Why not just acknowledge the uncertainties and increasing levels of risk in your corporate strategy behavior? McKinsey proposes a so-called portfolio-of-initiatives approach, which organizes the search-build-destroy-expand process associated with that. Much of this sounds like basic business advice, but having a framework always helps. That's why I will summarize the article.

  • The portfolio of initiatives a company should pursue should be organized around certain themes, which represent certain aspirations of the company. Such a portfolio will increase the overall likelihood of success, even if many inidividual initiatives should fail (portfolio effect).

  • In an increasingly risky and uncertain world, familiarity breeds extraordinary rewards. And such familiarity with new terrain can especially be gained by engaging into new territory early enough and with as much breadth as possible. This is especially possible with a portfolio of initiatives. Risks can also be reduced using this approach, as large bets are avoided before familiarity has been achieved to some extent.

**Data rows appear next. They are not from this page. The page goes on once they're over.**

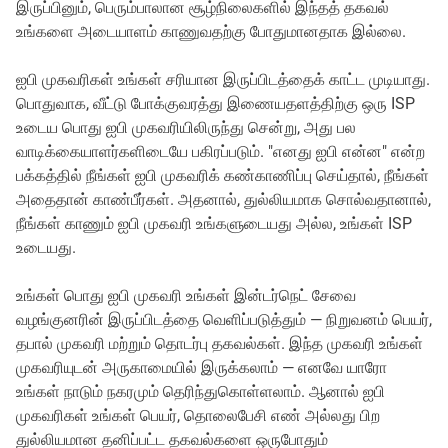
இருப்பினும், பெரும்பாலான சூழ்நிலைகளில் இந்தத் தகவல்
உங்களை அடையாளம் காணுவதற்கு போதுமானதாக இல்லை.
ஐபி முகவரிகள் உங்கள் சரியான இருப்பிடத்தைக் காட்ட முடியாது.
பொதுவாக, வீட்டு போக்குவரத்து இணையதளத்திற்கு ஒரு ISP
உடைய பொது ஐபி முகவரியிலிருந்து சென்று, அது பல
வாடிக்கையாளர்களிடையே பகிரப்படும். "எனது ஐபி என்ன" என்ற
பக்கத்தில் நீங்கள் ஐபி முகவரிக் கண்காணிப்பு செய்தால், நீங்கள்
அதைதான் காண்பீர்கள். அதனால், துல்லியமாக சொல்வதானால்,
நீங்கள் காணும் ஐபி முகவரி உங்களுடையது அல்ல, உங்கள் ISP
உடையது.
உங்கள் பொது ஐபி முகவரி உங்கள் இன்டர்நெட் சேவை
வழங்குனரின் இருப்பிடத்தை வெளிப்படுத்தும் — நிறுவனம் பெயர்,
தபால் முகவரி மற்றும் தொடர்பு தகவல்கள். இந்த முகவரி உங்கள்
முகவரியுடன் அருகாமையில் இருக்கலாம் — எனவே யாரோ
உங்கள் நாடும் நகரமும் தெரிந்துகொள்ளலாம். ஆனால் ஐபி
முகவரிகள் உங்கள் பெயர், தொலைபேசி எண் அல்லது பிற
துல்லியமான தனிப்பட்ட தகவல்களை ஒருபோதும்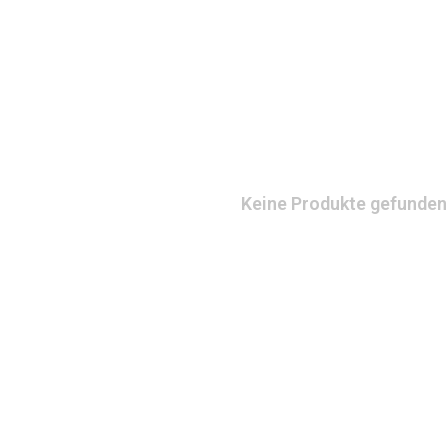
Keine Produkte gefunden!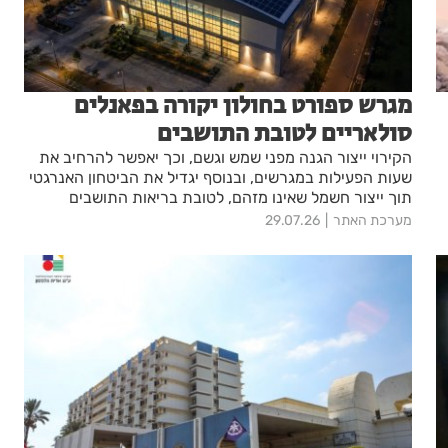
מגרש ספורט בחולון יקורה בפאנלים
סולאריים לטובת התושבים
הקירוי ייצור הגנה מפני שמש וגשם, וכך יאפשר להרחיב את
שעות הפעילות במגרשים, ובנוסף יגדיל את הביטחון האנרגטי
תוך ייצור חשמל שאינו מזהם, לטובת בריאות התושבים
מערכת האתר
29.07.26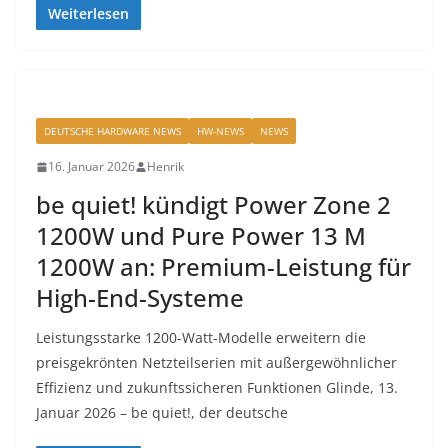
Weiterlesen
DEUTSCHE HARDWARE NEWS
HW-NEWS
NEWS
16. Januar 2026
Henrik
be quiet! kündigt Power Zone 2
1200W und Pure Power 13 M
1200W an: Premium-Leistung für
High-End-Systeme
Leistungsstarke 1200-Watt-Modelle erweitern die
preisgekrönten Netzteilserien mit außergewöhnlicher
Effizienz und zukunftssicheren Funktionen Glinde, 13.
Januar 2026 – be quiet!, der deutsche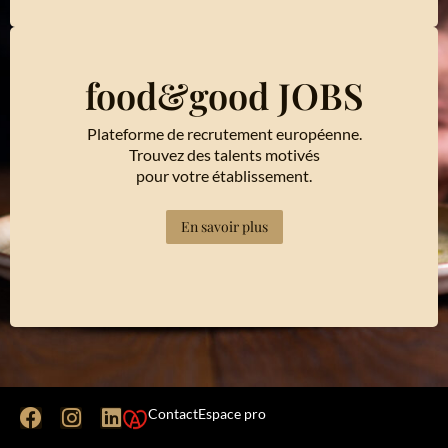
food&good JOBS
Plateforme de recrutement européenne.
Trouvez des talents motivés
pour votre établissement.
En savoir plus
Contact
Espace pro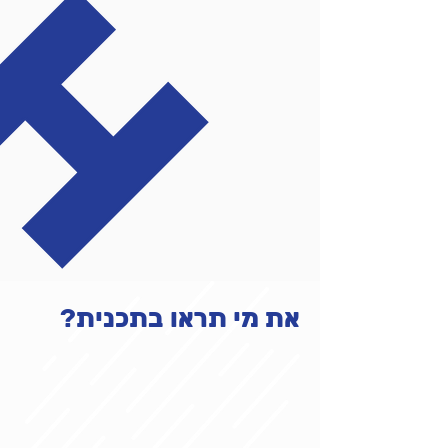
את מי תראו בתכנית?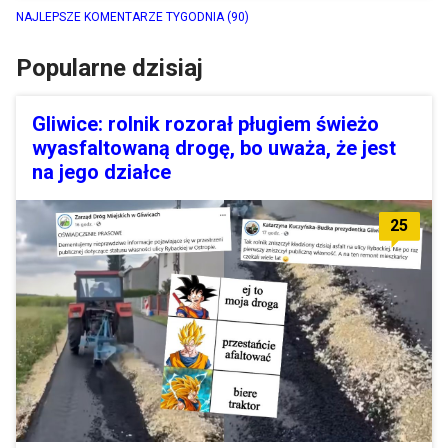
NAJLEPSZE KOMENTARZE TYGODNIA
(90)
Popularne dzisiaj
Gliwice: rolnik rozorał pługiem świeżo
wyasfaltowaną drogę, bo uważa, że jest
na jego działce
25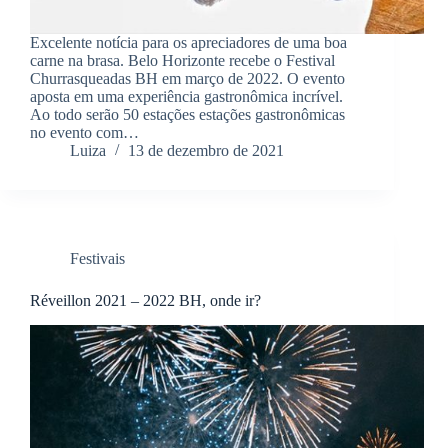
Excelente notícia para os apreciadores de uma boa
carne na brasa. Belo Horizonte recebe o Festival
Churrasqueadas BH em março de 2022. O evento
aposta em uma experiência gastronômica incrível.
Ao todo serão 50 estações estações gastronômicas
no evento com…
Luiza
13 de dezembro de 2021
Festivais
Réveillon 2021 – 2022 BH, onde ir?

  • The master process for each theme is to define the opportunity, create several small initiatives, explore those initiatives, constantly re-evaluate the success and potential of these initiatives, kill the unpromising ones, and drive up investment on the promising initiatives. Step-by-step the theme will be explored and one or two or at best a few successful initiatives will create a large new business opportunity for the company.

  • The biggest difference in terms of traditional management is the willingness to change course and react flexibly. See this quote from the article: "The hallmark of this approach is a willingness to change direction continually as more and more distinctive knowledge is acquired. The approach implies an expectation that major midcourse corrections will be required, not that everything will go according to plan. It calls for a willingness to shut down initiatives if it becomes clear that they are headed nowhere."

  • Successful sectors that have been using this approach for long are the pharmaceutical industry or the venture capital industry. Their business had always been characterized by constant change and high uncertainty, something that now is true for more and more other industries. Thus, using best practice processes that have been proven over time should be a good idea.

  • Summarizing, the three elements of a portfolio-of-initiatives approach are:

    • Disciplined Search: Opportunities are abound in an uncertain world. Following the most promising ones is a prerequisite to gaining familiarity with them. Converting them into real investment opportunities is the overarching goal, and thus scarce resources need to be invested incl. the best people that the company has. Also, not making large bets before familiarity has been achieved, is a cornerstone to success.

    • Managing a Portfolio of Initiatives: The portfolio of initiatives needs to be re-analyzed constantly, it needs to be monitored, and the reviews should be conducted with direct participation by top management, possibly even the CEO. The process needs to be visible and transparent. When initiatives go well, investments should gradually be driven up. When they go bad, they should be terminated. Ruthlessness in termination is important. Also, an interesting approach would be to re-combine initiatives in a certain theme when it makes sense. Just like any VC would do.

    • Flexible and Evolutionary Approach: "... that lets 'natural selection' rather than vision determine where, how, and when to compete."